Nurlar’daki hak ve hakikatlara ayine olmak, onları hal dilimizle dışarıya yansıtmak, hal ve davranışlarımızla oradaki özelliklerin güzelliklerin ilâncısı olup, teşhir etmek her bir Nur Talebesinin önemli ve öncelikli vazifesidir.
Elden geldiği kadar oradaki ölçü ve prensipler istikametinde, tavır ve duruş sergilemenin gayretinde olmanın da hadimlerin öncelikli vazifeleri içindedir.
Dile getirmenin kolay; hayatımıza geçirip, uygulamanın o kadar kolay bir iş olmadığını elbette biliyorum. Lâkin hakikî hadimlerin her zaman ve her şart altında zor olana talip olup, onun üstesinden gelmekten başka çarelerinin bulunmadığını da unutmamak gerek.
Bediüzzaman gibi bir dahiye, onun gibi bir din büyüğüne lâyıkıyla talebe olmanın zorluğunu izaha, ifadeye elbette gerek yok. Hüve hüvesine, Nurlar’daki bütün hak ve hakikatları, ölçü ve düsturları anlamak, daha da önemlisi hayarımıza geçirip, onlara ayine olmak elbette her Nur Talebesine nasip olacak bir iş değildir.

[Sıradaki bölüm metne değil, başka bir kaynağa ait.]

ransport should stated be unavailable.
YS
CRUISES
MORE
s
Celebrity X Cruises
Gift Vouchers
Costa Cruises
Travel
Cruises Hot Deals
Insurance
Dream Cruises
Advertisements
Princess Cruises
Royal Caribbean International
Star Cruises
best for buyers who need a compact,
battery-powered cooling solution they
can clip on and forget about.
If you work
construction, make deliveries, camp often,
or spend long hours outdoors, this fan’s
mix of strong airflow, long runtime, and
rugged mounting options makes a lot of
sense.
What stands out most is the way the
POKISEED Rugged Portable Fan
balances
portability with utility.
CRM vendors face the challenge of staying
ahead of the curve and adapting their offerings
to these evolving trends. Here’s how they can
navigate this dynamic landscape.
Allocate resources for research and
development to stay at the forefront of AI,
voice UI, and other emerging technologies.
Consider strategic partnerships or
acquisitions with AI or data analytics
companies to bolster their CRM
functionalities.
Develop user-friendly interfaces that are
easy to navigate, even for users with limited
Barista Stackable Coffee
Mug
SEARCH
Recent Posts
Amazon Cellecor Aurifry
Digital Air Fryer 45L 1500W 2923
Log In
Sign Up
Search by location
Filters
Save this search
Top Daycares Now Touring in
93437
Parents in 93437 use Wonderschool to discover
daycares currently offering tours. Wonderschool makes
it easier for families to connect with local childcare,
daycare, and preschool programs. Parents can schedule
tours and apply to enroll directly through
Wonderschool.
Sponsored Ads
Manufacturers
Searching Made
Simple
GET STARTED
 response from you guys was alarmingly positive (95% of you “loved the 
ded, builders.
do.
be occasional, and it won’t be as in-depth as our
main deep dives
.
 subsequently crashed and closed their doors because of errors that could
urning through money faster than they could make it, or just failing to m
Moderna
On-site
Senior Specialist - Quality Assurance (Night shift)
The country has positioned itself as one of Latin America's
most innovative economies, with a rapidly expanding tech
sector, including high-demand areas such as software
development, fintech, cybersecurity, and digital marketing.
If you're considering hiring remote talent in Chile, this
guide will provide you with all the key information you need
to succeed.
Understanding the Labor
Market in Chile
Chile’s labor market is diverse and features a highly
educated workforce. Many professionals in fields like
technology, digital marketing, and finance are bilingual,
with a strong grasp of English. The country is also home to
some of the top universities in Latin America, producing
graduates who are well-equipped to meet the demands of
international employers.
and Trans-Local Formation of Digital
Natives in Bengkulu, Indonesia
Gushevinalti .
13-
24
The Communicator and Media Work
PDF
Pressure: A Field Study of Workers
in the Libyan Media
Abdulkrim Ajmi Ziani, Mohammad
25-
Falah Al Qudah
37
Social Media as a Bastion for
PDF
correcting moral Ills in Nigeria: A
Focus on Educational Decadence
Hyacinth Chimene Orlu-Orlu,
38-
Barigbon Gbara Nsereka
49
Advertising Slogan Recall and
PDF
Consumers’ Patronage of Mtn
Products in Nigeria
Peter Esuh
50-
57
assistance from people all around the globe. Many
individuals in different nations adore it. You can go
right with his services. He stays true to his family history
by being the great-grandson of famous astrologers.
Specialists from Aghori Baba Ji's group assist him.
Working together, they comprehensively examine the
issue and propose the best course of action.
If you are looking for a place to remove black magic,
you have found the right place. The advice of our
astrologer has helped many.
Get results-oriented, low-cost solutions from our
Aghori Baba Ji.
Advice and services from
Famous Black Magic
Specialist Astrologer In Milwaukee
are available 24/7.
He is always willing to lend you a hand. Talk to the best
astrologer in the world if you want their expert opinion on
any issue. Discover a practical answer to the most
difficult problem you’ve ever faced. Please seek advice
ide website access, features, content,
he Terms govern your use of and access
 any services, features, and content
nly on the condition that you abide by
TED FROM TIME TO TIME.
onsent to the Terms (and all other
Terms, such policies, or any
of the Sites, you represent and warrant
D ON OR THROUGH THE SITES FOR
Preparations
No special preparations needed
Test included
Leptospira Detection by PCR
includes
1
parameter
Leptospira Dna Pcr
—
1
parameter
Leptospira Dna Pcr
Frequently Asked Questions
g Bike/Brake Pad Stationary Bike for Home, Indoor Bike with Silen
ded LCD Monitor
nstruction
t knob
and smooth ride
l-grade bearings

Eserleri kendi malı bilip, onları ciddî manada sahiplenmek, onları tebliğ ve neşretmeyi hayatının en birinci gayesi yapmak, her Nur Talebesinin üstesinden gelip, başarılı olacağı bir meşgale olmadığını unutmamak lâzım.
Daha da önemlisi Nurlar’a perde olmamak, bu kudsî hizmetlere, ulvî dâvâya zarar vermemek... Söz ve beyanlarımızla, hal ve tavırlarımızla Nurlar’daki hak ve hakikatlara gölge olmamak, onun intişarına, neşv-ü nemasına mani olmamak... Üstad Bediüzzaman’ın eşsiz fikir ve düşüncelerine şüphe düşürüp perde olmamak.. Onun asırlara ışık tutan, imanî, içtimaî, siyasî bütün şüphe, sıkıntı ve problemlere deva ve çare olan ikaz, tavsiye ve manevî reçetelerini olduğu gibi, şeffaf bir şekilde muhtaç gönüllere sunabilmek...
Bu konuda adeta kılı kırk yararak Nurlar’ın hepsine, hiçbir ayırıma girmeden, muhatap olup, doğru okuyup, doğru anlayıp, sonrasında hal diliyle yaşantımıza geçirip, onlarla amel etmenin önemini hemen her hadimin malûmu olduğu bilinen bir hakikattır.
Doğru bildiğimiz yanlışlarımızı bir kenara koyarak, doğrudan Nurlar’daki ölçü ve prensipler istikametinde her konudaki karar ve tercihlerde bulunmak mensubu olduğumuz ulvî dâvânın bir gereğidir.
Böyle yapmayıp, uzun süredir maalesef şahit olduğumuz gibi, kafa karışıklıklarına girerek, “O zaman öyle idi, şimdi böyle. Üstad şimdi olsaydı o da bizim gibi tercihte bulunurdu” diyerek Üstadın asırları aydınlatan tavsiye, ikaz, ölçü ve prensiplerini kulak ardı ederek; satırdan değil, sadırdan lâf-ü güzafta bulunmak, Bediüzzaman’ı rehber ittihaz eden hiçbir hadimin işi olamaz, olmamalı.